Digital Project Proposal: Horatio Gates Worldwide

As time passes perspectives change, whether it’s over the course of years or a single day.  General Horatio Gates was beloved by the men he commanded and respected by his peers, including General George Washington, but mistakes were made and the view of Gates changed from honorable to disgrace.  The choices of Gates and the people he surrounded himself with are preserved in his personal papers, including journals and correspondence.

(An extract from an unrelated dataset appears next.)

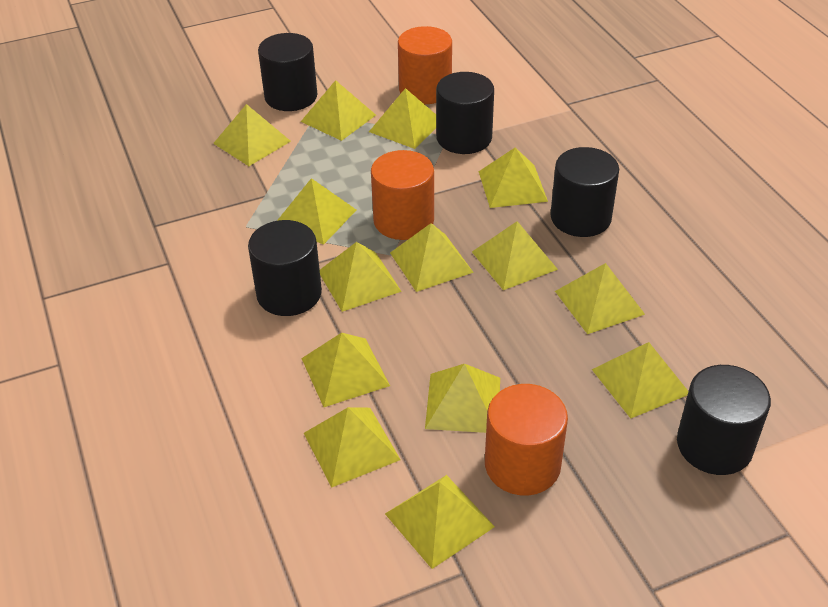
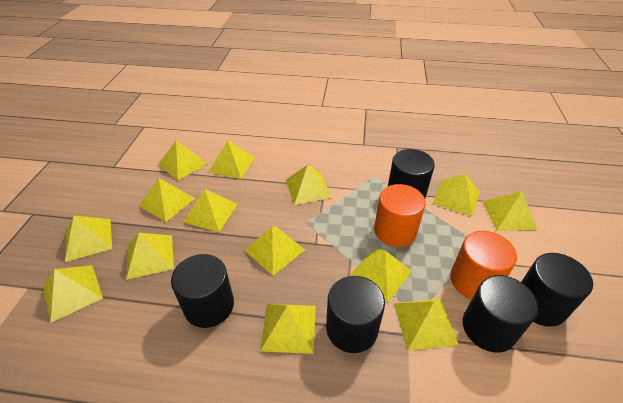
orange cylinder: [371,150,434,240] [398,26,452,104] [485,384,568,496] = 3 -> [374,184,426,247] [450,231,517,299] = 2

By using these primary sources one can analyze different aspects of Gates’ life, from his financial situation to military orders.   

I plan to use these primary sources to map where Horatio Gates travelled throughout his life.  Most of his letters and journal entries include the location of the sender and/or the receiver.  Information in these letters tie into historical events, such as the increasing hostilities between British authority in the American colonies, which Gates discusses with his fellow British officers in his letters in 1766.  I propose mapping these locations and imbedding a scan of the letter along with a brief transcription of it contents. By including a scan of the primary source and presenting the information it contains, viewers can gain experience using primary sources to perform their own analysis.  

First I will create the map using ScribbleMaps, an online Google Maps software.  Here I can plot the locations, attach the scans from Horatio Gates’ personal papers currently on microfilm at the National Library at Mount Vernon and include a brief description of each.  Then I will upload the map onto MapSeries, a online map story software. In MapSeries I can create a website format around the maps and include background information that is relevant to the letters.  Once this project is published for the public I can possibly attach the site to the digital encyclopedia page on Horatio Gates.          

This resource will provide primary sources for French and Indian War as well as American Revolution era researchers.  It is also a resource for people who are not familiar with using primary sources. By presenting the source and the information one can obtain from it the viewer can learn the value of primary source research. George Washington’s Mount Vernon conducted similar research tracking George Washington through his diaries.  They constructed a a digital encyclopedia article detailing Washington’s travels, but this does not include a map.  My hope in the future is to overlap Gates’ papers and Washington’s to see where the two intersect, especially during the Revolutionary years.